In the Ballet Scene from Meyerbeer’s Opera ‘Robert le Diable’ the figures on stage are unfocused, ghostly white-sheeted nuns. They are broadly painted and form a pale band across the canvas; moonlight drifts through the round arches of the set; the strongest highlights are a splash of white seen through one of these, and glimpses of the scores on the orchestra’s music stands. Bassoons rise above the footlights; one pair makes a sharp note against a sheet of music. In the foreground are the backs of the audience’s heads. It is a most original and striking picture, but using blurring to convey motion was not a convention that Degas, the master of limbs caught at a precise moment, and of the way a body’s weight is led by leg to floor, would make use of again. In a delicate charcoal drawing of 1880, Dancer (Battement in Second Position), the outline and shading of the right leg is emphasised and annotated; when it is incorporated in The Rehearsal the calf muscle, both correct and unpedantic, seems to carry weight in a way which implies the movements that will follow.

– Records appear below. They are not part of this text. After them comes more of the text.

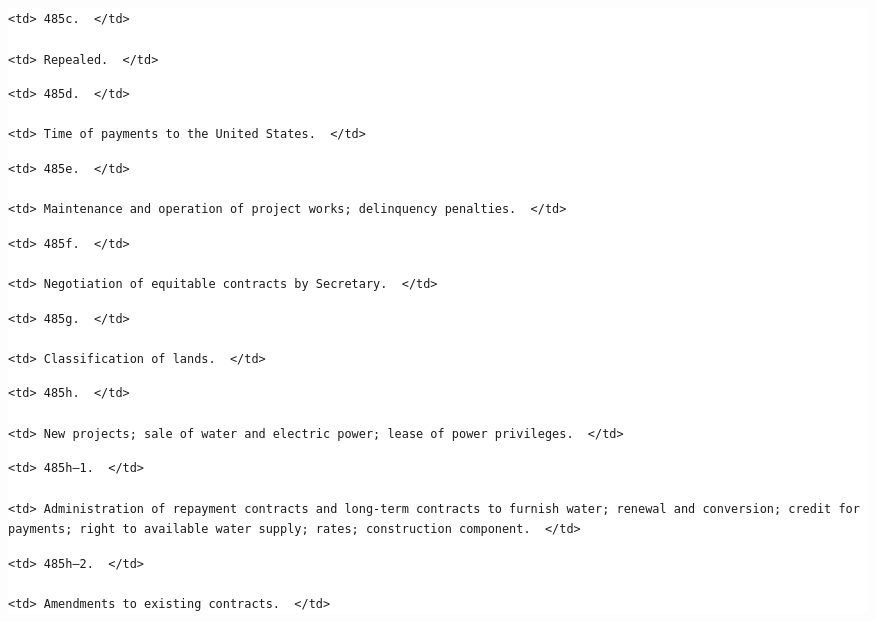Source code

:   <tr>

    <td> 485c.  </td>

    <td> Repealed.  </td>

  </tr>

  <tr>

    <td> 485d.  </td>

    <td> Time of payments to the United States.  </td>

  </tr>

  <tr>

    <td> 485e.  </td>

    <td> Maintenance and operation of project works; delinquency penalties.  </td>

  </tr>

  <tr>

    <td> 485f.  </td>

    <td> Negotiation of equitable contracts by Secretary.  </td>

  </tr>

  <tr>

    <td> 485g.  </td>

    <td> Classification of lands.  </td>

  </tr>

  <tr>

    <td> 485h.  </td>

    <td> New projects; sale of water and electric power; lease of power privileges.  </td>

  </tr>

  <tr>

    <td> 485h–1.  </td>

    <td> Administration of repayment contracts and long-term contracts to furnish water; renewal and conversion; credit for payments; right to available water supply; rates; construction component.  </td>

  </tr>

  <tr>

    <td> 485h–2.  </td>

    <td> Amendments to existing contracts.  </td>

  </tr>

As a subject, ballet provided variety. Other women whom Degas drew and painted many times – laundresses, women bathing or ironing – were also copied or traced again and again from sheet to sheet (pastel on tracing paper was the favourite medium of his old age). But a dancer doing formal exercises at the barre, or with hands raised to straighten a bodice, or head turned to adjust a shoulder strap, or legs apart and slumped against a wall, or bent forward to tie up a shoe, offered a far richer run of possibilities. In many drawings the outlines are thickened, the figures woven into groups, sometimes not dancing, often standing in the wings in tight groups. There is a posed carte de visite photograph of the dancer Joséphine Chabot. Her face engages your eye, her pose is welcoming – she reminds you how rarely Degas’s dancers have individual personalities. The dancer’s body is the theme on which he builds endless complex variations. Sometimes it is hard not to feel that a fine exhibition has been diluted with visual material that is necessary to the admirable catalogue text, but gets in the way of the central, utterly engaging, business of looking at Degas’s pictures.